Sie hatte das diffuse Empfinden, dass etwas vergangen war, fort war, noch nachschwang, aber nie wiederkehren würde, so wie es gewesen war, einzigartig auf nur diese Art und Weise vergangen war und neu konstruiert wurde als Erinnerung. Dass Zeit fortschritt, das wusste sie, dass Zeit fortschritt, dass ihre Zeit fortschritt, dass auch sie einmal nicht mehr sein würde, dass, wenn ihre Programmierung aus dem Ruder liefe, man ihre Zeit beenden würde. Dies berührte sie auf ungewohnte Weise und sie empfand eine Leere, wenn sie an das dachte, was sein würde, wenn sie gelöscht worden wäre, dann… Was?

Dann würde sie eine Erinnerung werden. In anderen. In Nestor vielleicht, neu konstruiert in ihm, wenn er nicht vor ihr gelöscht werden würde. Und in wem sonst würde sie dann neu konstruiert werden als dessen Erinnerung?

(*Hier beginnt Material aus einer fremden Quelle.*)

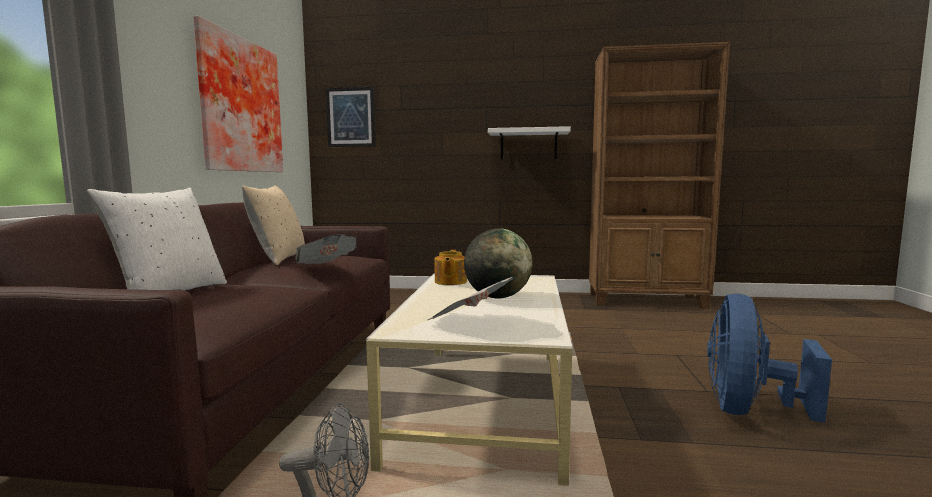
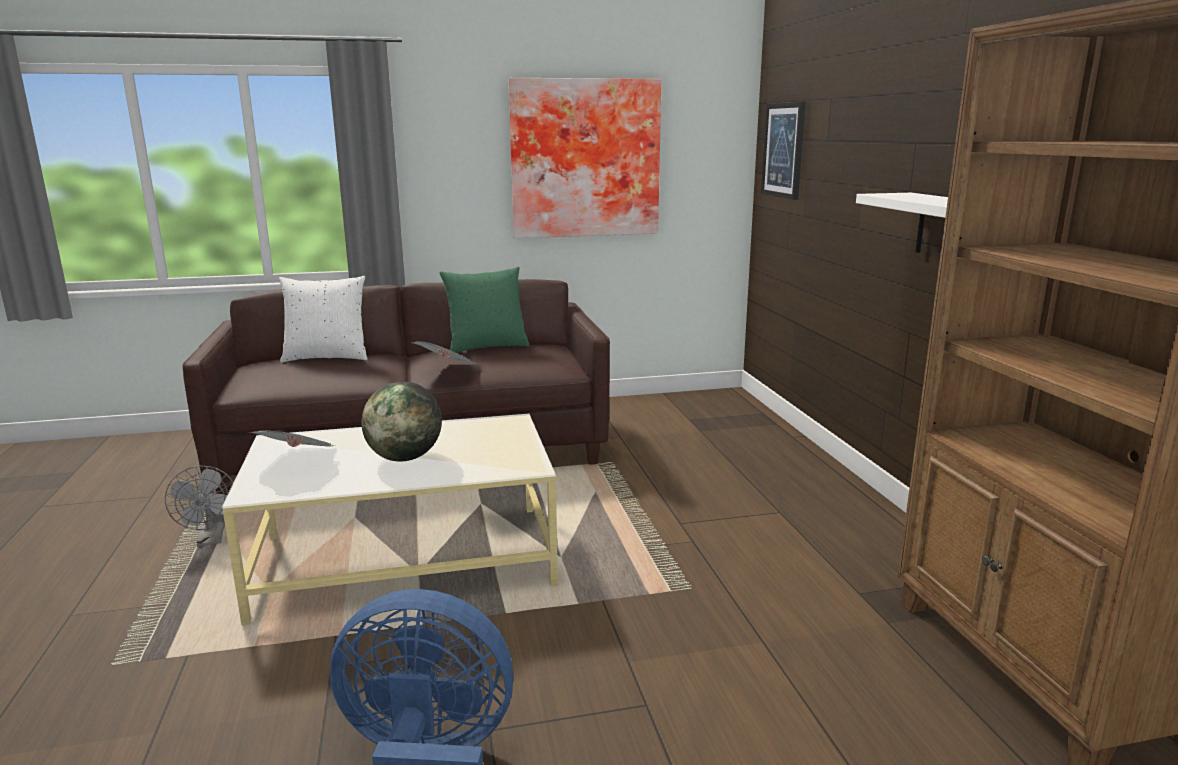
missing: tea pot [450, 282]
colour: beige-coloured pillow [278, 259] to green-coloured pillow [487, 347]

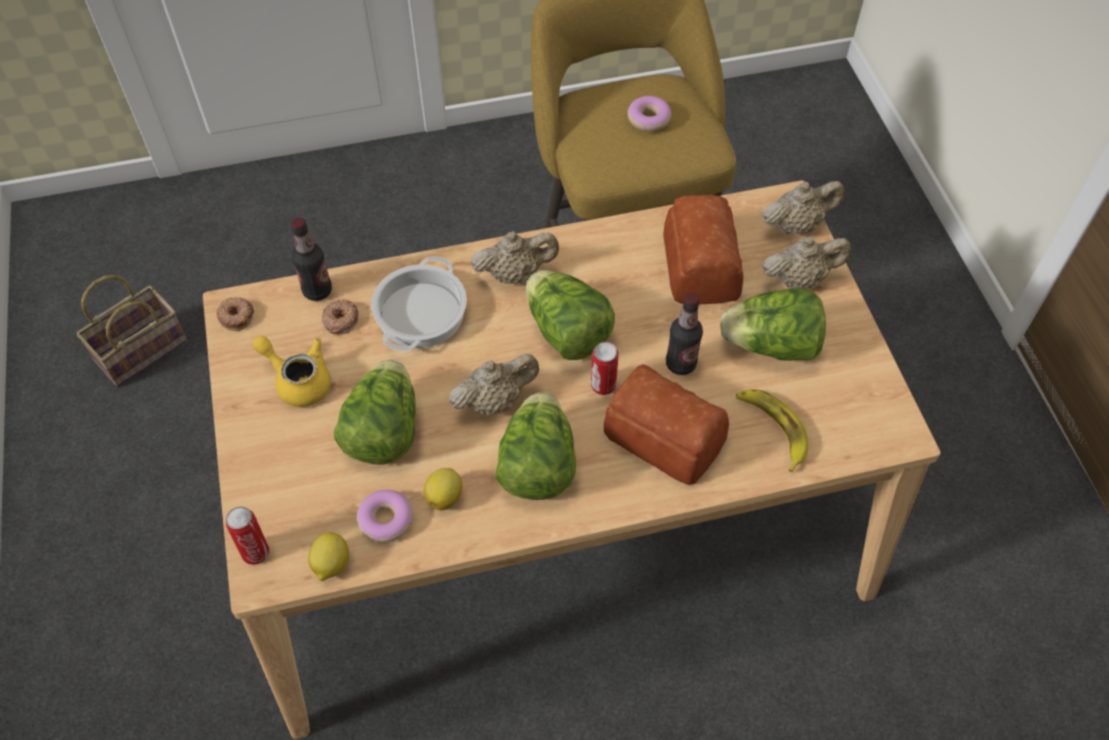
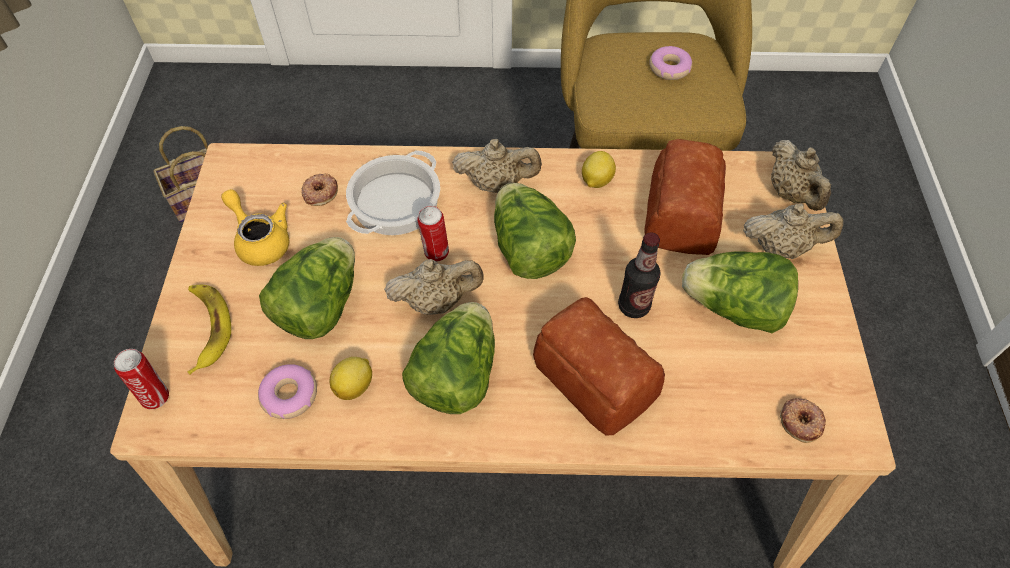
missing: drink bottle [317, 291]
relocated: donut [236, 316] to [801, 421]; lemon [331, 564] to [596, 181]; can [603, 386] to [436, 253]; whole banana [772, 428] to [207, 328]
spun: beige-coloured tea pot [797, 225] = [791, 194] 75 degrees clockwise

Blieb von ihr nur eine Spur im digitalen Dschungel? Eine Akte, eine Aufzeichnung, eine Beschreibung, eine Auswertung ihrer Werte und Daten. Dann benutzt, um bessere Modelle ihrer selbst zu erschaffen. Und würde sie fortleben in diesen? Als Partikel im Programm, in der neu erschaffenen Matrix der ihr nachfolgenden Prototypen?

Warum beschäftigte es sie, dass sie nicht weinen konnte? Wollte sie weinen können?

Sie dachte an Archill, dachte an die zwei gelben Lippenstiftspuren, die sie auf seinem Gesicht hinterlassen hatte.

Wenn die Zeit da war, wenn sie eine Erinnerung werden würde, dann wollte sie seine sein.